SOURCE DATA.
● ● ● ● ●
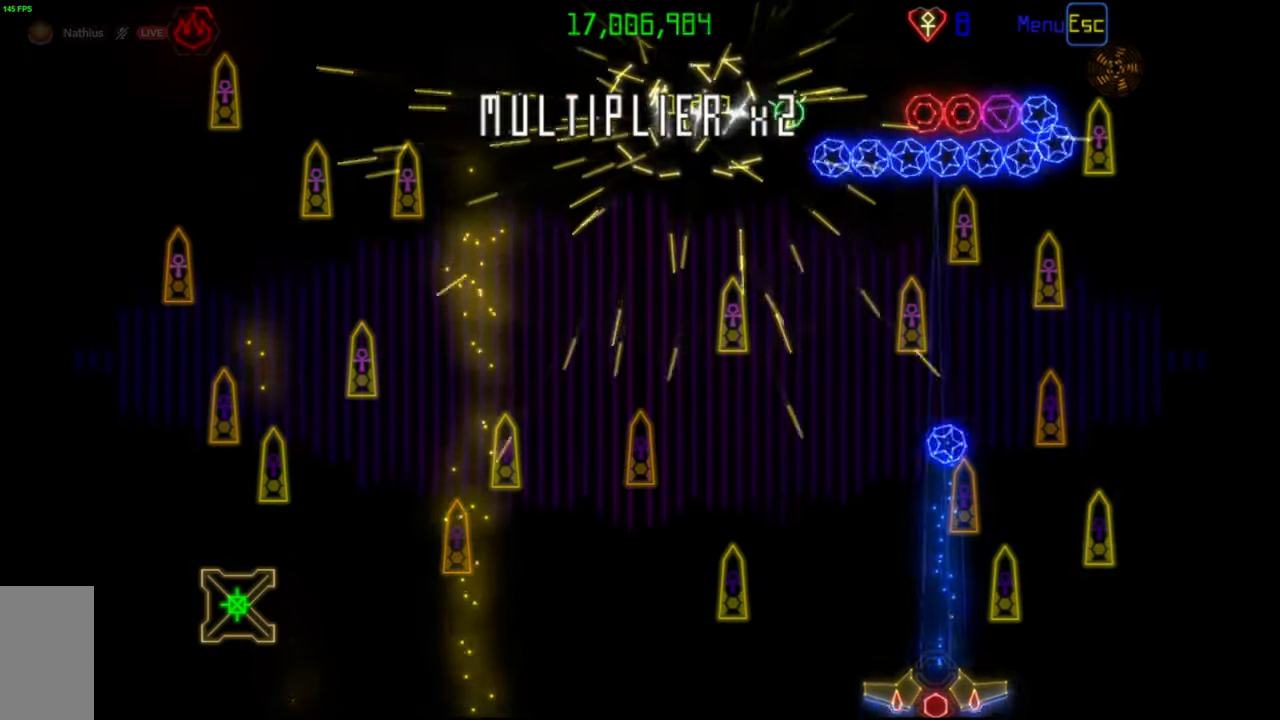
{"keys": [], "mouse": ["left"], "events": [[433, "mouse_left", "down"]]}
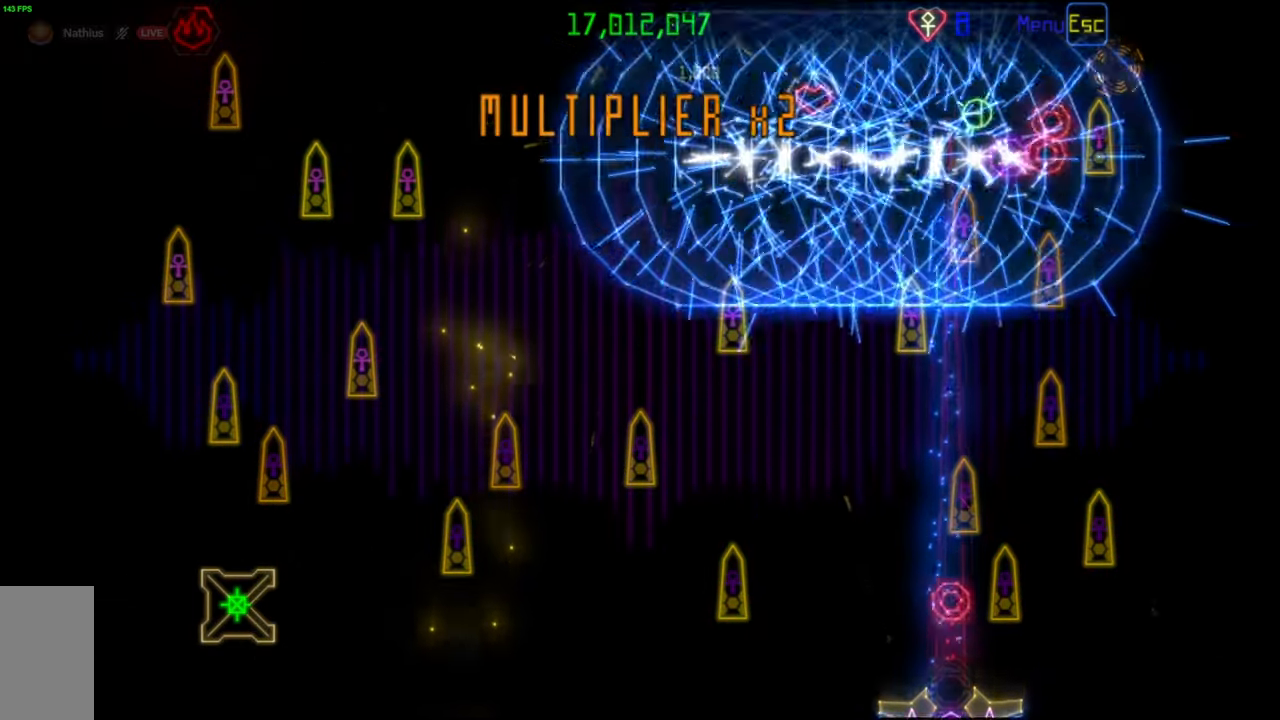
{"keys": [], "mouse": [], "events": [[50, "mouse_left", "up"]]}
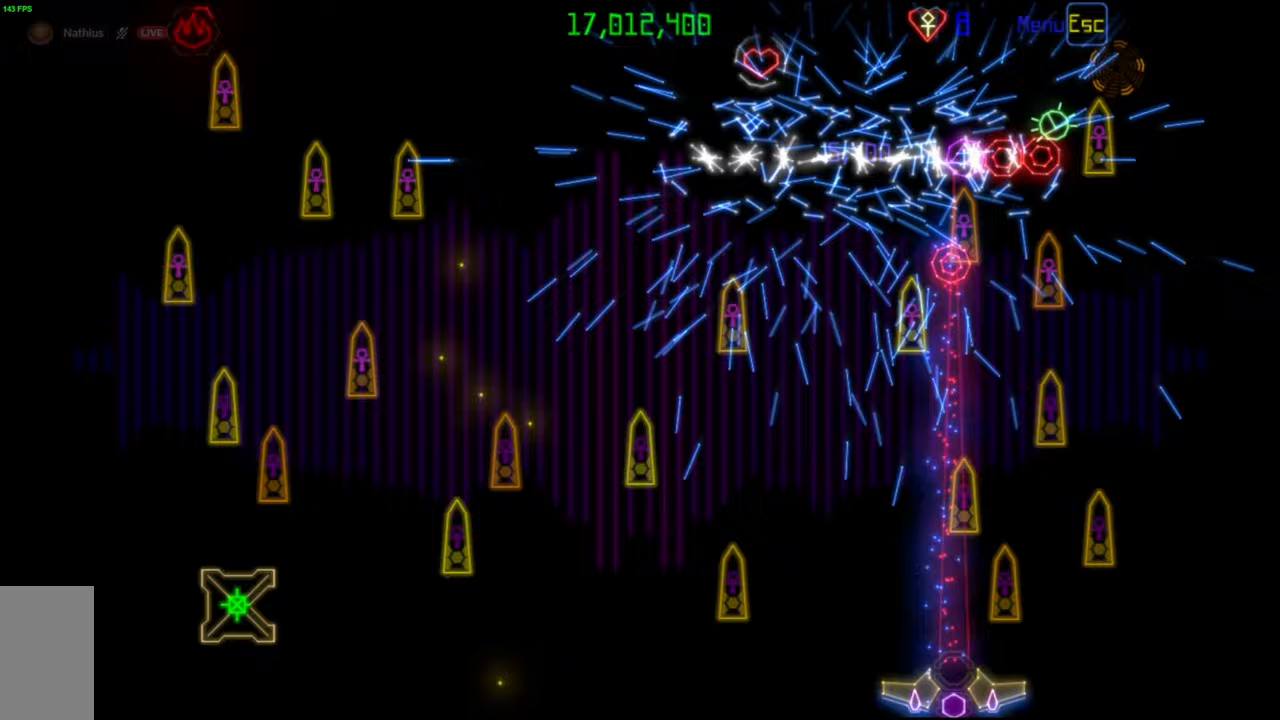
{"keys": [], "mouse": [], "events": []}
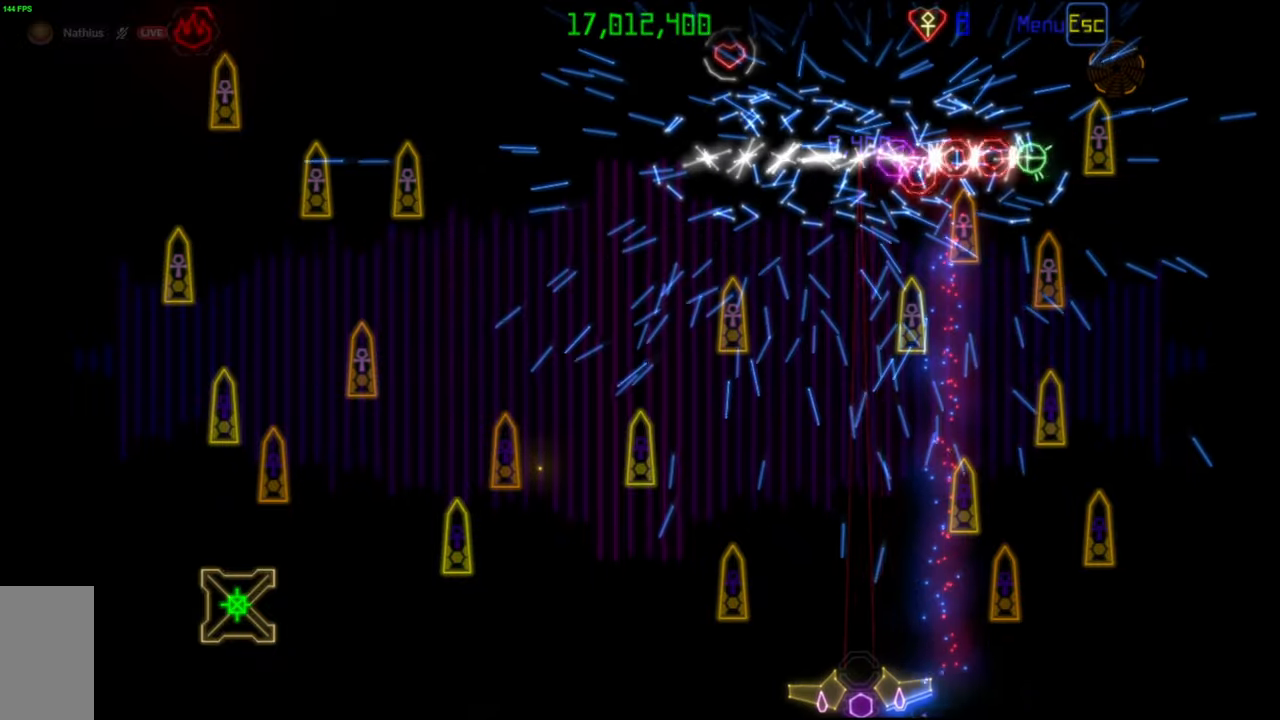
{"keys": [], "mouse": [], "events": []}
● ● ● ● ●
EXERCISE DIRECTIONS. Pictures stay out. Write out everything else in the material exactly.

FINAL ANSWER.
{"keys": [], "mouse": ["left"], "events": [[433, "mouse_left", "down"]]}
{"keys": [], "mouse": [], "events": [[50, "mouse_left", "up"]]}
{"keys": [], "mouse": [], "events": []}
{"keys": [], "mouse": [], "events": []}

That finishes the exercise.